Among the wide diversity of nonlinear mechanical systems, it is possible to distinguish a representative class of the systems which may be characterised by the presence of threshold nonlinear positional forces. Under particular configurations, such systems demonstrate a sudden change in the behaviour of elastic and dissipative forces. Mathematical study of such systems involves an analysis of equations of motion containing large-factored nonlinear terms which are associated with the above threshold nonlinearity. Due to this, we distinguish such discontinuous systems from the much wider class of essentially nonlinear systems, and define them as strongly nonlinear systems'. The vibration occurring in strongly nonlinear systems may be characterised by a sudden and abrupt change of the velocity at particular time instants. Such a vibration is said to be non-smooth. The systems most studied from this class are those with relaxation (Van Der Pol, Andronov, Vitt, Khaikhin, Teodorchik, etc. [5,65,70,71,98,171,181]), where the non-smooth vibration usually appears due to the presence of large nonconservative nonlinear forces. Equations of motion describing the vibration with relaxation may be written in such a manner that the highest derivative is accompanied by a small parameter. The methods of integration of these equations have been developed by Vasilieva and Butuzov [182], Volosov and Morgunov [190], Dorodnitsin [38], Zheleztsov [201], Mischenko and Rozov [115], Pontriagin [137], Tichonov [174,175], etc. In a system with threshold nonlinearity, the non-smooth vibration occurs due to the action of large conservative forces.

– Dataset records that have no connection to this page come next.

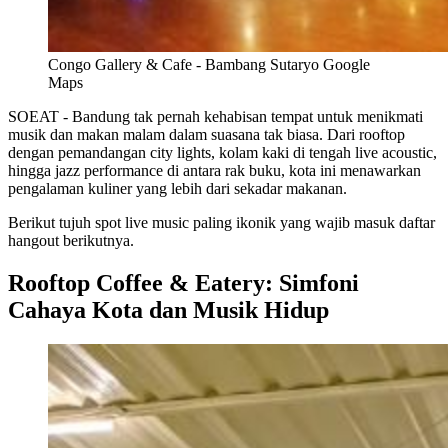
Congo Gallery & Cafe - Bambang Sutaryo Google
Maps
SOEAT - Bandung tak pernah kehabisan tempat untuk menikmati
musik dan makan malam dalam suasana tak biasa. Dari rooftop
dengan pemandangan city lights, kolam kaki di tengah live acoustic,
hingga jazz performance di antara rak buku, kota ini menawarkan
pengalaman kuliner yang lebih dari sekadar makanan.
Berikut tujuh spot live music paling ikonik yang wajib masuk daftar
hangout berikutnya.
Rooftop Coffee & Eatery: Simfoni
Cahaya Kota dan Musik Hidup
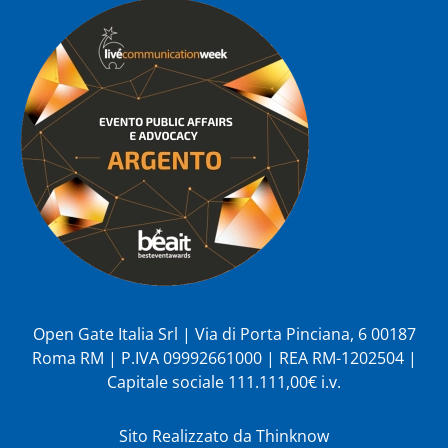
Open Gate Italia Srl | Via di Porta Pinciana, 6 00187
Roma RM | P.IVA 09992661000 | REA RM-1202504 |
Capitale sociale 111.111,00€ i.v.
Sito Realizzato da
Thinknow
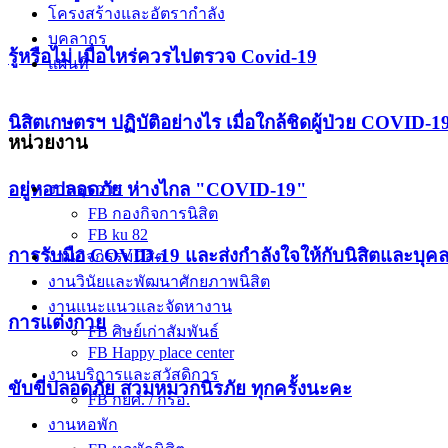
โครงสร้างและอัตรากำลัง
บุคลากร
รู้หรือไม่ เมื่อไหร่ควรไปตรวจ Covid-19
แผนที่
นิสิตเกษตรฯ ปฏิบัติอย่างไร เมื่อใกล้ชิดผู้ป่วย COVID-1
หน่วยงาน
อยู่หอปลอดภัย ห่างไกล "COVID-19"
งานธุรการ
FB กองกิจการนิสิต
FB ku 82
การรับมือ COVID-19 และส่งกำลังใจให้กับนิสิตและบุค
งานกิจกรรมนิสิต
งานวินัยและพัฒนาศักยภาพนิสิต
งานแนะแนวและจัดหางาน
การแต่งกาย
FB ศิษย์เก่าสัมพันธ์
FB Happy place center
งานบริการและสวัสดิการ
ขับขี่ปลอดภัย สวมหมวกนิรภัย ทุกครั้งนะคะ
FB กยศ. / กรอ.
งานหอพัก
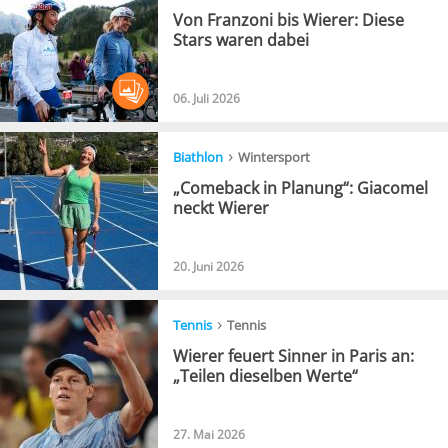
Von Franzoni bis Wierer: Diese
Stars waren dabei
06. Juli 2026
›
Biathlon
Wintersport
„Comeback in Planung“: Giacomel
neckt Wierer
20. Juni 2026
›
Tennis
Tennis
Wierer feuert Sinner in Paris an:
„Teilen dieselben Werte“
27. Mai 2026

This is distinct from a system with relaxation.

From the Back Cover

Among the wide variety of nonlinear mechanical systems, it is possible to distinguish a representative class, which may be characterised by the presence of threshold nonlinear positional forces. Such discontinuous systems demonstrate a sudden and essential change in the behaviour of elastic and dissipative forces within every cycle of vibration. This monograph addresses the systematic representation of the methods of analysis developed by the authors as applied to such systems. Particular features of dynamic processes in such systems are studied. Special attention is given to an analysis of different resonant phenomena taking unusual and diverse forms. All solutions are transformed to the final analytical expressions allowing clear mechanical interpretation. These methods are applied to the analysis of mechanical systems designed for the generation and transformation of intensive impulsive processes or structures exposed to such a nonlinear dynamic loading. These are vibro-impact processes due to intermittent unilateral contacts of the structure elements, created by backlashes in joints and kinematic pairs, during opening and closing of cracks etc. New mechanical effects are described. Some engineering problems are solved using a combination of analytical technique and modern simulation tools.

Review Quotes

From the reviews of the first edition:

"This is a very useful book for the analysis of vibro-impact systems. It is written in the great Russian tradition of mechanics entwined with mathematics, but the fundamental introductions of the chapters always lead to explicit calculational schemes. ... As a whole this book is a good introduction to a very important part of engineering mathematics." (Ferdinand Verhulst, SIAM Reviews, Vol. 45 (2), 2003)

"This book deals with periodic vibrations of strongly nonlinear dynamical systems, with special attention to mechanical systems with impacts, which are investigated for their own relevance and as approximations of other strongly nonlinear systems. ... The book is well organized and the arguments are illustrated in a sequential and logical order." (Meccanica, Vol. 39, 2004)

"In this book, first published in Russian, analytic approaches are presented for the description of strongly nonlinear mechanical systems with the solution of non-linear second order differential equations arising in leading to time-periodicity of the coefficients in the different equations. ... The text is fluent and well illustrated." (European Journal of Mechanical and Environmental Engineering, Vol. 47 (4), 2002/2003)

"This book investigates vibrations of nonlinear mechanical systems characterized by the presence of threshold nonlinear positional forces. ... In the reviewer opinion, the book presents many original solutions of dynamical problems for strongly nonlinear systems, and thus may be considered as a first systematical description of the theory of vibrations of strongly nonlinear systems with lumped parameters." (Yuri N. Sankin, Zentralblatt MATH, Vol. 997 (22), 2002)